------ DATA SUPPLIED ------

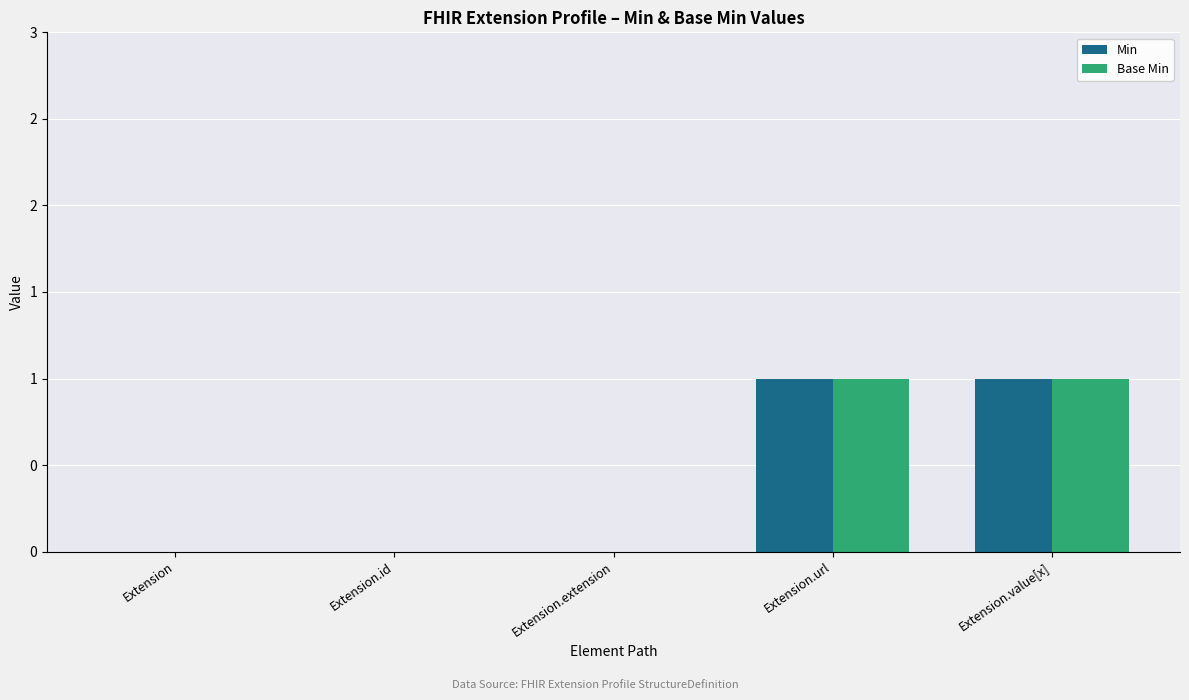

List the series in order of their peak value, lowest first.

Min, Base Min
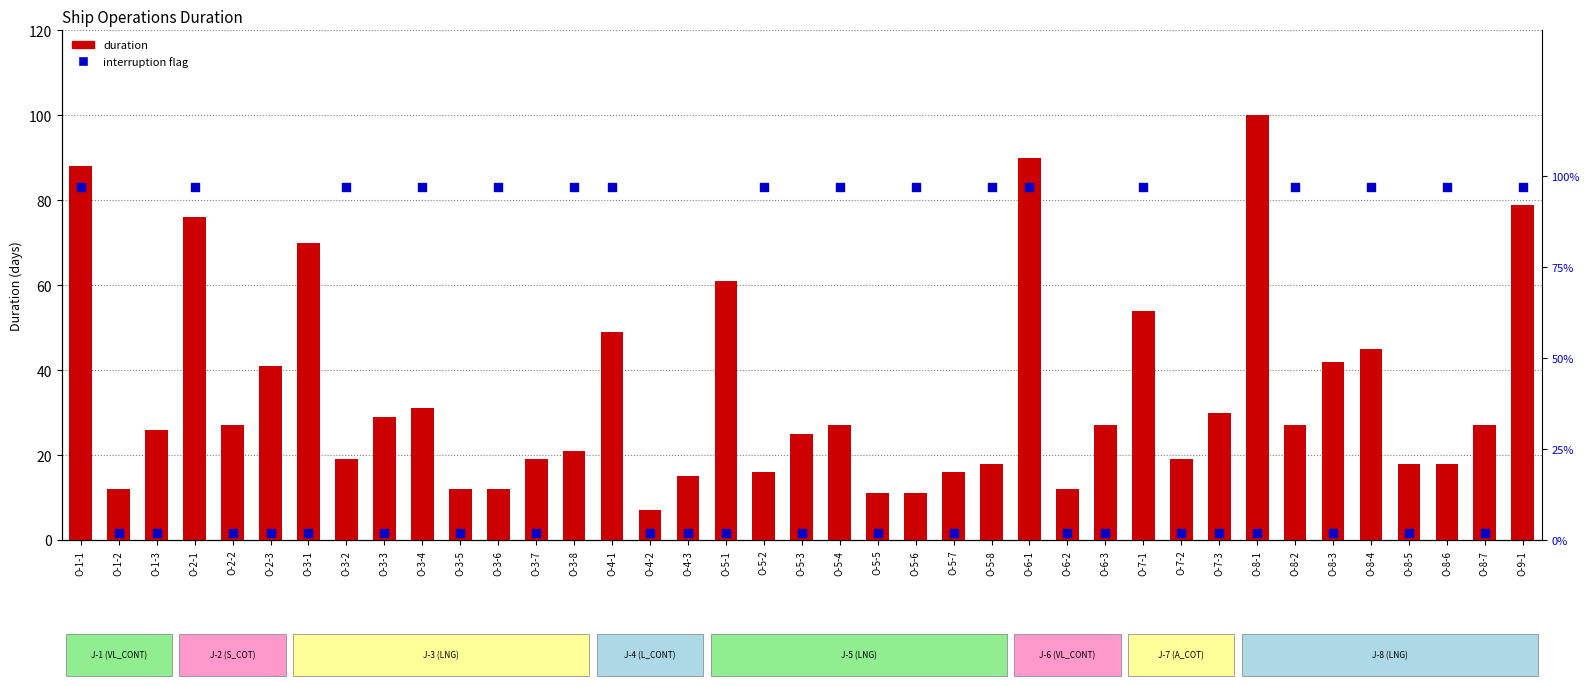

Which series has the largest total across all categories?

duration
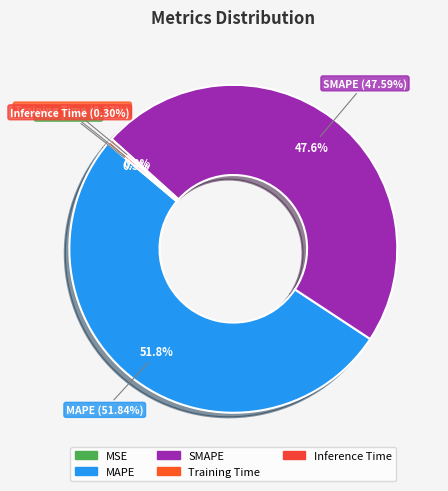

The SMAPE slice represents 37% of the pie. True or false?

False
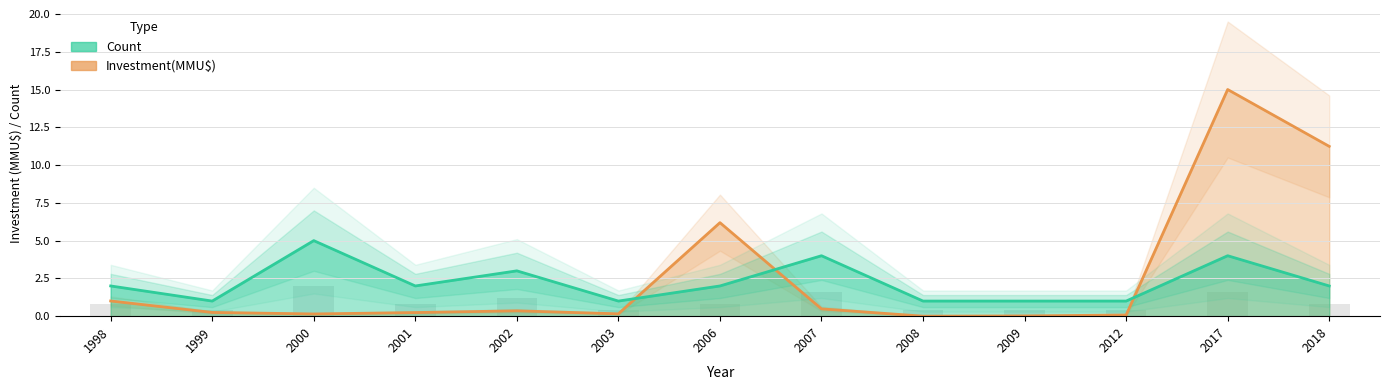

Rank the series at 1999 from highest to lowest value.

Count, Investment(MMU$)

------
------ DATA SUPPLIED ------

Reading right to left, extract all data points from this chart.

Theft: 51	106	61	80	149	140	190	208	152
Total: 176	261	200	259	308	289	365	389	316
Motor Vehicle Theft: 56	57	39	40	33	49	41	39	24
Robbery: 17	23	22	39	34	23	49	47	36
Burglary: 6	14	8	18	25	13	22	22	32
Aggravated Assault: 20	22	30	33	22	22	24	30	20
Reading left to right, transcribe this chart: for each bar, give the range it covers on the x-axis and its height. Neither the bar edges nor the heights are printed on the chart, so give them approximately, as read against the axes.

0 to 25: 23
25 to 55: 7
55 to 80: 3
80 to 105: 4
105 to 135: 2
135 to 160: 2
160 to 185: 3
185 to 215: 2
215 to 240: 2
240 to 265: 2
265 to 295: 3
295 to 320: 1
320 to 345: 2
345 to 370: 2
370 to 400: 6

------
------ DATA SUPPLIED ------

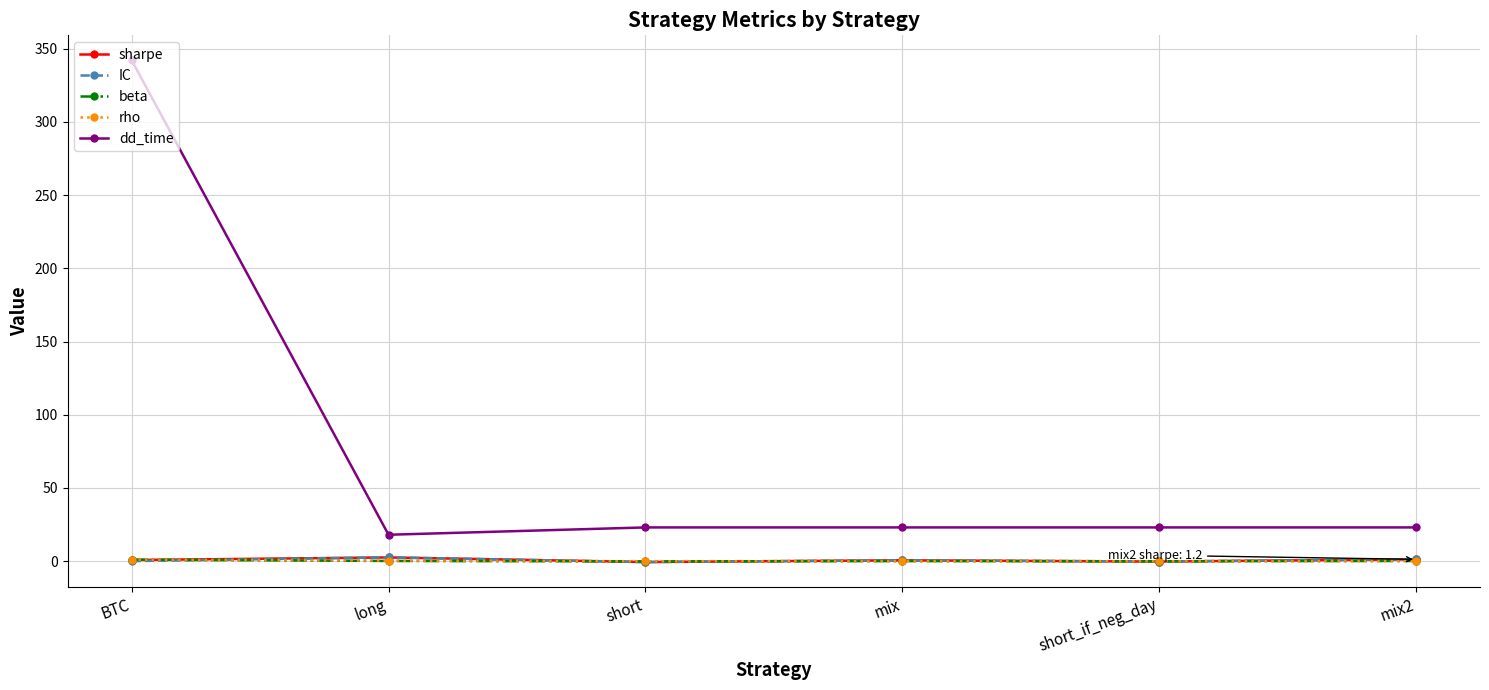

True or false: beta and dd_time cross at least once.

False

------

WHAT YOU SHOULD DO: Turn the material between the line containing "List the series" and the line containing "Count, Investment(MMU$)", inclusive, into a numbered list, skipping blank lines and leaving out the pictures.

SOLUTION TO THE PROBLEM:
1. List the series in order of their peak value, lowest first.
2. Min, Base Min
3. Which series has the largest total across all categories?
4. duration
5. The SMAPE slice represents 37% of the pie. True or false?
6. False
7. Rank the series at 1999 from highest to lowest value.
8. Count, Investment(MMU$)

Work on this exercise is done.